Secondly, the greatest gap in SRHI scores clustered closest together in time appears around the quarter to half way mark. For fixed mediation huge gaps start occurring from day 8 to day 17. If fixed meditation became a habit on day 29, the mid point would be 14.5, and the quarter would be 7.25.

For record keeping, the biggest gaps seemed to have occurred from day 14 to day 29. Record keeping got over 70 in the SRHI on day 58. Halfway for that is 29, a quarter way is 14.5

So it appears that my quarter mark hypothesis, that habits enter a danger zone starting at the quarter to the halfway mark in the lifecycle of a habit, works with these two habits. Obviously it will take more data, and it will be interesting how this works in different types of habits.

Day 46


Day 46 Record Keeping SRHI = 57

Day 14 Fixed Meditation SRHI = 39
Day 13 Dynamic Meditation SRHI = 48
Great night sleep, great wakeup.

Falling scores in Fixed Meditation - it has over the last two days become difficult to get the motivation to do it every morning, and this day was notably so.

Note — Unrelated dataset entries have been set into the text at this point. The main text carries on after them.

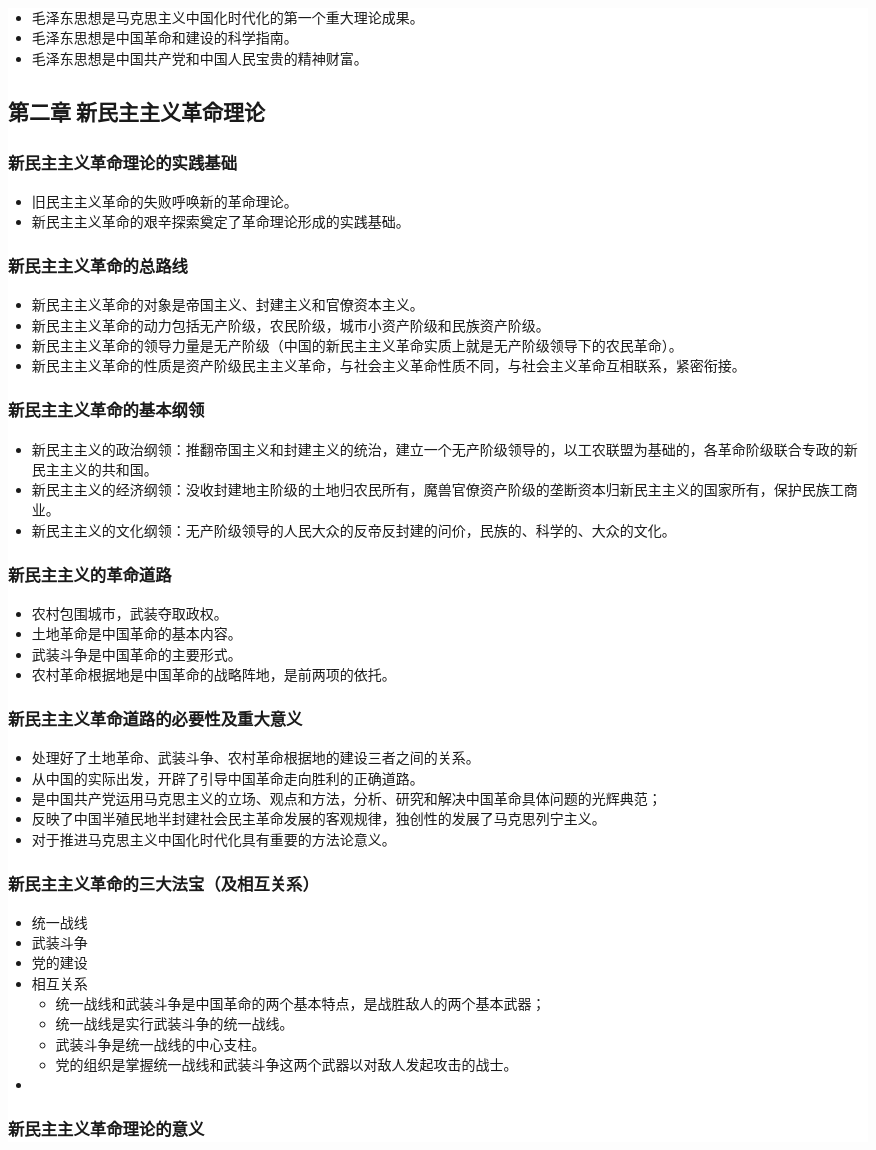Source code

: - 毛泽东思想是马克思主义中国化时代化的第一个重大理论成果。
- 毛泽东思想是中国革命和建设的科学指南。
- 毛泽东思想是中国共产党和中国人民宝贵的精神财富。

## 第二章 新民主主义革命理论

### 新民主主义革命理论的实践基础

- 旧民主主义革命的失败呼唤新的革命理论。
- 新民主主义革命的艰辛探索奠定了革命理论形成的实践基础。

### 新民主主义革命的总路线

- 新民主主义革命的对象是帝国主义、封建主义和官僚资本主义。
- 新民主主义革命的动力包括无产阶级，农民阶级，城市小资产阶级和民族资产阶级。
- 新民主主义革命的领导力量是无产阶级（中国的新民主主义革命实质上就是无产阶级领导下的农民革命）。
- 新民主主义革命的性质是资产阶级民主主义革命，与社会主义革命性质不同，与社会主义革命互相联系，紧密衔接。

### 新民主主义革命的基本纲领

- 新民主主义的政治纲领：推翻帝国主义和封建主义的统治，建立一个无产阶级领导的，以工农联盟为基础的，各革命阶级联合专政的新民主主义的共和国。
- 新民主主义的经济纲领：没收封建地主阶级的土地归农民所有，魔兽官僚资产阶级的垄断资本归新民主主义的国家所有，保护民族工商业。
- 新民主主义的文化纲领：无产阶级领导的人民大众的反帝反封建的问价，民族的、科学的、大众的文化。

### 新民主主义的革命道路

- 农村包围城市，武装夺取政权。
- 土地革命是中国革命的基本内容。
- 武装斗争是中国革命的主要形式。
- 农村革命根据地是中国革命的战略阵地，是前两项的依托。

### 新民主主义革命道路的必要性及重大意义

- 处理好了土地革命、武装斗争、农村革命根据地的建设三者之间的关系。
- 从中国的实际出发，开辟了引导中国革命走向胜利的正确道路。
- 是中国共产党运用马克思主义的立场、观点和方法，分析、研究和解决中国革命具体问题的光辉典范；
- 反映了中国半殖民地半封建社会民主革命发展的客观规律，独创性的发展了马克思列宁主义。
- 对于推进马克思主义中国化时代化具有重要的方法论意义。

### 新民主主义革命的三大法宝（及相互关系）

- 统一战线
- 武装斗争
- 党的建设
- 相互关系
  - 统一战线和武装斗争是中国革命的两个基本特点，是战胜敌人的两个基本武器；
  - 统一战线是实行武装斗争的统一战线。
  - 武装斗争是统一战线的中心支柱。
  - 党的组织是掌握统一战线和武装斗争这两个武器以对敌人发起攻击的战士。
-

### 新民主主义革命理论的意义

But then again, it is almost exactly at the quarter way mark for this skill, having long ago pegged it by estimation at 60 days (quarter mark = day 15).

Day 19, Gaps in Record Keeping

SRHI = 28

Great night sleep, great wakeup with no grogginess.

So this is the part I was waiting on - the inevitable place in the cycle of a habit where it goes to crap. The last few days I didn’t record. But not only did I not record my habits - I lost track of the non-recording - I had no idea 3 days were lost!

This of course knocked my SRHI down - all those questions like “Do you find it weird when you DON’T do the action?” had to be scored really low.

Personally I think this shows that Philippa Lally’s conclusion that you get the most out of the first few days out of a habit is wrong. Of course I’ll need more info - but I don’t believe that the smooth curve she gets out of her data sets is correct. There is no way that it just gets easier and easier the more you do a task - you inevitably get a crash where you are knocked down - and that’s the point where most people give up on a habit. And there are a lot of broken attempts at habits out there.

This makes record keeping a vital habit - from what I’ve read she didn’t get the full amount of data she needed because people kept not recording it.

All I can do in MY project is to keep chugging along. By my quarter mark theory (that habits get extremely difficult from a quarter to the halfway mark in their lifecycle) I stopped at day 16, so midway would be about day 30, and the full habit cycle will be 60 days.